▶ _Your goal_: Pick out every line of the entries below that contains the word "heart", paying attention to case, and copy each one.

(Collected data)

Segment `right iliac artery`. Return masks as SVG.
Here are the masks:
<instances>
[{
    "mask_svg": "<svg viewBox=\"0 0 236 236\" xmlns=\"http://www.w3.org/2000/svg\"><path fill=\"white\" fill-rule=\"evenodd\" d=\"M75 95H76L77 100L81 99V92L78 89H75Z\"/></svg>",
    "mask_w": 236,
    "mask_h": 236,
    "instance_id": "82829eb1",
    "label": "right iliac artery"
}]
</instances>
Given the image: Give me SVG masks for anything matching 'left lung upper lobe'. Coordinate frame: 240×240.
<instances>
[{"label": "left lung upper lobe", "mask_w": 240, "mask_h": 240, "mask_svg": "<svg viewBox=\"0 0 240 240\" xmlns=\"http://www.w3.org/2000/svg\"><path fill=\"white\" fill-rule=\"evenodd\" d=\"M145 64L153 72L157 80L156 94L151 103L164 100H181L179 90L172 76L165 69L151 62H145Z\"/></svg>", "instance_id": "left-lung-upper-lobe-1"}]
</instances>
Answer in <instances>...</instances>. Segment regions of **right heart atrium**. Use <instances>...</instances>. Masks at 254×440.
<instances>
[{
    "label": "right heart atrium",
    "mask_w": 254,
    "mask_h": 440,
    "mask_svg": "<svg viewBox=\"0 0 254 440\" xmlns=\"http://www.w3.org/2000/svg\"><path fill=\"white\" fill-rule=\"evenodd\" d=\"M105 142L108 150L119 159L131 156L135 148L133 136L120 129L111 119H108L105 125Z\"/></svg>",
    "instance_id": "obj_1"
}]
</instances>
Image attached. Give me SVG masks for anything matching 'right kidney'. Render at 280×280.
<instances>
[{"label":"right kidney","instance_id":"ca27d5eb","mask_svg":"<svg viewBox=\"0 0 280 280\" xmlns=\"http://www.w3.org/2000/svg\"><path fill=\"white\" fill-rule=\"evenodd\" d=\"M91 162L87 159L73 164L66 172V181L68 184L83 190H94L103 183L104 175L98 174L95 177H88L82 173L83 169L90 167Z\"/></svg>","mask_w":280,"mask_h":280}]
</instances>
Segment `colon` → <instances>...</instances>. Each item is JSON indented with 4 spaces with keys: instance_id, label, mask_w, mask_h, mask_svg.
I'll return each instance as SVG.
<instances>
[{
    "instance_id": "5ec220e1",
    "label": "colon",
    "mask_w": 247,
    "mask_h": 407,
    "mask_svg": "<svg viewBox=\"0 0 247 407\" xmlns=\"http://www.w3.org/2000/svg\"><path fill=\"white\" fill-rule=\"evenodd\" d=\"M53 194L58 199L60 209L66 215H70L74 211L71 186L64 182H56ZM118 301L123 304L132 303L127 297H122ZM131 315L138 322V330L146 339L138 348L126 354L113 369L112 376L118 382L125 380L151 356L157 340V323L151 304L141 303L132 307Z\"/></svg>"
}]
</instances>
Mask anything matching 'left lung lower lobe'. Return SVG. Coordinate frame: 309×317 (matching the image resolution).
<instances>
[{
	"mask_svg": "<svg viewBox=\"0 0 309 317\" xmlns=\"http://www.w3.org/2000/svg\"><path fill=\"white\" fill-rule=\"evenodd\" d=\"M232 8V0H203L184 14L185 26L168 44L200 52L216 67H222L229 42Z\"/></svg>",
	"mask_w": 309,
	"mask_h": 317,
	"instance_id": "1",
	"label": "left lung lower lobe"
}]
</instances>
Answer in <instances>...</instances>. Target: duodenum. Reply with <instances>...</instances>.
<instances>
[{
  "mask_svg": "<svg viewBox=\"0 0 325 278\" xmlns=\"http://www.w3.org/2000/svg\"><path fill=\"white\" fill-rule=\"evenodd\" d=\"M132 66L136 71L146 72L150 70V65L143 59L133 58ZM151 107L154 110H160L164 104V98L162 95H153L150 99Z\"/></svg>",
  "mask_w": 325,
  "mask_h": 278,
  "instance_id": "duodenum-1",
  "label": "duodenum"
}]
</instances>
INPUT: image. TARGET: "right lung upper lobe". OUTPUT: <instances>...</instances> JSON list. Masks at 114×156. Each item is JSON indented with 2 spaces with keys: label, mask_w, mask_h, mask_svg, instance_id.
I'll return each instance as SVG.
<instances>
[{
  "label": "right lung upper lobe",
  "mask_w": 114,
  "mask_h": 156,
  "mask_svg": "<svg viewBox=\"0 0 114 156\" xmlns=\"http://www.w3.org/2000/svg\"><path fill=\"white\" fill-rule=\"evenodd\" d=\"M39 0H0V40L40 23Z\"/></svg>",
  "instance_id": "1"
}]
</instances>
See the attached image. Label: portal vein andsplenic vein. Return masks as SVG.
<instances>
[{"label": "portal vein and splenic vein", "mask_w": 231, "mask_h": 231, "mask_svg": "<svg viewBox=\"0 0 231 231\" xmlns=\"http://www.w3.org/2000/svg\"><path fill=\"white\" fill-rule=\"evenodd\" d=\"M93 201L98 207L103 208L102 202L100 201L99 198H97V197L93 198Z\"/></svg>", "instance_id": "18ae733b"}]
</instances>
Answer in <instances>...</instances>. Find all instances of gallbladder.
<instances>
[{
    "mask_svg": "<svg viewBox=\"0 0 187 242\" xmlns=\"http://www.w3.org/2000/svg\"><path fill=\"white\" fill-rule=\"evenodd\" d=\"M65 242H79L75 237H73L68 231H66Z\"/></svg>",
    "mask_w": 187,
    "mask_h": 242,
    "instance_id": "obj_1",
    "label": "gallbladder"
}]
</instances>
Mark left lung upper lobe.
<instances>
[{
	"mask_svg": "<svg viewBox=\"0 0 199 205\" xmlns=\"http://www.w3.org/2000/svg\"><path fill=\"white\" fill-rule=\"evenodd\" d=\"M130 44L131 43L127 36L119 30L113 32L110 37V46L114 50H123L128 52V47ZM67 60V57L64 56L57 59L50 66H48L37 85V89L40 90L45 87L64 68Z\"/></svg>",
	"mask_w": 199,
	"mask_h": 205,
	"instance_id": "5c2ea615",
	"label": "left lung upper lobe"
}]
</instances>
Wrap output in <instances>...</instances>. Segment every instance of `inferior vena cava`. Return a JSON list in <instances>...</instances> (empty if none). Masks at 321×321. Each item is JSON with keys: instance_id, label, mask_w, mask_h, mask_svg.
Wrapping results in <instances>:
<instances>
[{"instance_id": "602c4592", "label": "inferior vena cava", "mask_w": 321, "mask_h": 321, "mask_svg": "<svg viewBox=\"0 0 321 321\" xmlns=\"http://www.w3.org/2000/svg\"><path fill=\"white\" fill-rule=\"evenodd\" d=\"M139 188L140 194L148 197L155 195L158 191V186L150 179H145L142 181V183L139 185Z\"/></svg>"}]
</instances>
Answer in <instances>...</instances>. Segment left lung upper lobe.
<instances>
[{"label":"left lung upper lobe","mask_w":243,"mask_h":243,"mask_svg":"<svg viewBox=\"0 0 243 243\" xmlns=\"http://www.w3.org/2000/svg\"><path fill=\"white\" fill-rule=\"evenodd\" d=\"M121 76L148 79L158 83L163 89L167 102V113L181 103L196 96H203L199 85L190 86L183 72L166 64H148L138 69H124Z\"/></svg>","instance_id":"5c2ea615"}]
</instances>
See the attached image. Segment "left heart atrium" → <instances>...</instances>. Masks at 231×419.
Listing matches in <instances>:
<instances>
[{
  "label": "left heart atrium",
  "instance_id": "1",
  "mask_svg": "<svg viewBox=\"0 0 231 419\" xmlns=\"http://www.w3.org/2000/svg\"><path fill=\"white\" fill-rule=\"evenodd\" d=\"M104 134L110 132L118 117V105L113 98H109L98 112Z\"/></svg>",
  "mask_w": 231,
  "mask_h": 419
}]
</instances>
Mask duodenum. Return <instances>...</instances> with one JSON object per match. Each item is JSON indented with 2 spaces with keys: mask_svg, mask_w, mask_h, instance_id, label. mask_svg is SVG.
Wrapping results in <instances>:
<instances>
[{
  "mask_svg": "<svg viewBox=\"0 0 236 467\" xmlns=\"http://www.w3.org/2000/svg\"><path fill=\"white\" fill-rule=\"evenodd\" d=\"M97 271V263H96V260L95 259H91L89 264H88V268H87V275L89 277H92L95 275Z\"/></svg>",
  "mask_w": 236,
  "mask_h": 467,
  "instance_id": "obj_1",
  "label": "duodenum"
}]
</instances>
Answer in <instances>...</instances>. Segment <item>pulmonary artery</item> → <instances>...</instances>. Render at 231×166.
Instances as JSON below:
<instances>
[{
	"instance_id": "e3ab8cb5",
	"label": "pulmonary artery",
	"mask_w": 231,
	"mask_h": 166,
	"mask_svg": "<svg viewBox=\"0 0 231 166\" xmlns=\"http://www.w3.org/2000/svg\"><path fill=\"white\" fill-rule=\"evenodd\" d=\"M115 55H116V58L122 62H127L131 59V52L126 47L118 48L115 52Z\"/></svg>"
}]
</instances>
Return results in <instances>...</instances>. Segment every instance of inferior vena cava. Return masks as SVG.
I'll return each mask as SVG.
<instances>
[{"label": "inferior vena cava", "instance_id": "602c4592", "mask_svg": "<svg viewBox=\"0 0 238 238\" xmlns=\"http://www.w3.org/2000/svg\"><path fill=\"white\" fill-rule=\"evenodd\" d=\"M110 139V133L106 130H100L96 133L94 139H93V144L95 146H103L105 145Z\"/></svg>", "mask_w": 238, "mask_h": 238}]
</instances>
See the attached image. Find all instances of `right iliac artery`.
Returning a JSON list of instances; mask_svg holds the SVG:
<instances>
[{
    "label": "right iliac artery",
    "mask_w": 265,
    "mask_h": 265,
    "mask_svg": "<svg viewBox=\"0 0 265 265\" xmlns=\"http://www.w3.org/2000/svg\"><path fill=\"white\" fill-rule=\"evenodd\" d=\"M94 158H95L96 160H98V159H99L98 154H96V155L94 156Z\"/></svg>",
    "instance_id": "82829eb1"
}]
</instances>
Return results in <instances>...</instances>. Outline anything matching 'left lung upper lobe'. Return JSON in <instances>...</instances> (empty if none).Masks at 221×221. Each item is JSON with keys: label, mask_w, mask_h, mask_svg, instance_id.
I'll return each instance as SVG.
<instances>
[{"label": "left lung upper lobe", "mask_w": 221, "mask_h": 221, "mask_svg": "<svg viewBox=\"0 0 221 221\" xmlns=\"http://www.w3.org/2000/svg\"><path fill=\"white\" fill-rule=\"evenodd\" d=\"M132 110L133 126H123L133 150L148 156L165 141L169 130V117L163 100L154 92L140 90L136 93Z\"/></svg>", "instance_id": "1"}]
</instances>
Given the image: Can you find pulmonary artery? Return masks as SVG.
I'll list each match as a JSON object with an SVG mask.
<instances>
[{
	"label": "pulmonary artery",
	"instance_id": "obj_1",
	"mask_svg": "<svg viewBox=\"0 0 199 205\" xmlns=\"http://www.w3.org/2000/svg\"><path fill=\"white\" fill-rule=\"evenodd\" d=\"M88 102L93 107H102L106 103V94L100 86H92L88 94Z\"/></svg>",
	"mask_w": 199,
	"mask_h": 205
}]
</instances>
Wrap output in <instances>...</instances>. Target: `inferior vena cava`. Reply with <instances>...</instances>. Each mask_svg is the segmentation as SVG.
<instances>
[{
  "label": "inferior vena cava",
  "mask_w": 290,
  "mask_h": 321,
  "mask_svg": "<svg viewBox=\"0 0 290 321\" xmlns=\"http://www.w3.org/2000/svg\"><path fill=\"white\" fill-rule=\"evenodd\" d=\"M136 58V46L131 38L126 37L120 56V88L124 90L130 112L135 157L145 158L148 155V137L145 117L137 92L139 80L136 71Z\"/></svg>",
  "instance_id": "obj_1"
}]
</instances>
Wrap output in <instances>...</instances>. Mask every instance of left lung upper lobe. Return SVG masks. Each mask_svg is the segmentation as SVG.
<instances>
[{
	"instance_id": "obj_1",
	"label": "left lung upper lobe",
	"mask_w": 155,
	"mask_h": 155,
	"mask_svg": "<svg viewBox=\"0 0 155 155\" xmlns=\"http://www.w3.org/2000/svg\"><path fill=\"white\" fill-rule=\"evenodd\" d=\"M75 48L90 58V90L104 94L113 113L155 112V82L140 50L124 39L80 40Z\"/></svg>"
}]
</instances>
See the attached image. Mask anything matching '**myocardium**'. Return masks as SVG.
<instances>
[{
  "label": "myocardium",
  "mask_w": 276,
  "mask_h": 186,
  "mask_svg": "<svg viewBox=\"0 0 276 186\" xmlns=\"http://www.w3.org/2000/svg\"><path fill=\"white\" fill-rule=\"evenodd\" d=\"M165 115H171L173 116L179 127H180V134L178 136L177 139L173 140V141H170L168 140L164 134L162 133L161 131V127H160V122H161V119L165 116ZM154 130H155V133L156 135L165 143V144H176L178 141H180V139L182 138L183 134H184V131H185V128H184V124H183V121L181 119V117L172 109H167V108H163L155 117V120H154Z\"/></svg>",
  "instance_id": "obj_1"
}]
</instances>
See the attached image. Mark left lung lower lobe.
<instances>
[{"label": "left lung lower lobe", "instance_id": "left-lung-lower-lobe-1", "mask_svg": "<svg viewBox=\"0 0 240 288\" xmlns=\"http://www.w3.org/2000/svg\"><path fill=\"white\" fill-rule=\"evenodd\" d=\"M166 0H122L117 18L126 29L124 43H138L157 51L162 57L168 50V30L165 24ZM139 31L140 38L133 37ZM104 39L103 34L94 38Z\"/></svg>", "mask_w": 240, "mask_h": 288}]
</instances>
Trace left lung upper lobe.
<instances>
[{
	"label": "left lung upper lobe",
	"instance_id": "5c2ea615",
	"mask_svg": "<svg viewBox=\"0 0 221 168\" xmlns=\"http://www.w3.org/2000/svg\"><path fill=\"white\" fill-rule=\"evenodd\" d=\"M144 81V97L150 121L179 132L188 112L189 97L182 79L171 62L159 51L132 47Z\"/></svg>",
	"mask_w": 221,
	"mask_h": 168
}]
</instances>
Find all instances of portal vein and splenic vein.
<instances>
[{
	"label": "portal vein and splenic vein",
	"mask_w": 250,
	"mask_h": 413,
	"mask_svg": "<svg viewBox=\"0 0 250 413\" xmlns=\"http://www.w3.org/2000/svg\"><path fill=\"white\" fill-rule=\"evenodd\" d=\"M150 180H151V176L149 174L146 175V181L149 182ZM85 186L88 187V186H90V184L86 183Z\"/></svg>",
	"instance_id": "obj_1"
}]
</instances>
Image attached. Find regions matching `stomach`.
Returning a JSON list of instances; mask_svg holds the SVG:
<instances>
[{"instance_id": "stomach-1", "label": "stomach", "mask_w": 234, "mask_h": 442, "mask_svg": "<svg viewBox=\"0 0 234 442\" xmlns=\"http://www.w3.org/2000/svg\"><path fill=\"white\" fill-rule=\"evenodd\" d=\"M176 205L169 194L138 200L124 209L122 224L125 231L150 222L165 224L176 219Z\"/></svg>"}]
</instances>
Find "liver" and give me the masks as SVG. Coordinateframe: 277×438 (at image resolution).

▶ _Completed task_:
Answer in <instances>...</instances>. Segment regions of **right heart atrium**. Use <instances>...</instances>. Masks at 254×440.
    "label": "right heart atrium",
See the attached image. Segment "left heart atrium" → <instances>...</instances>. Masks at 231×419.
  "label": "left heart atrium",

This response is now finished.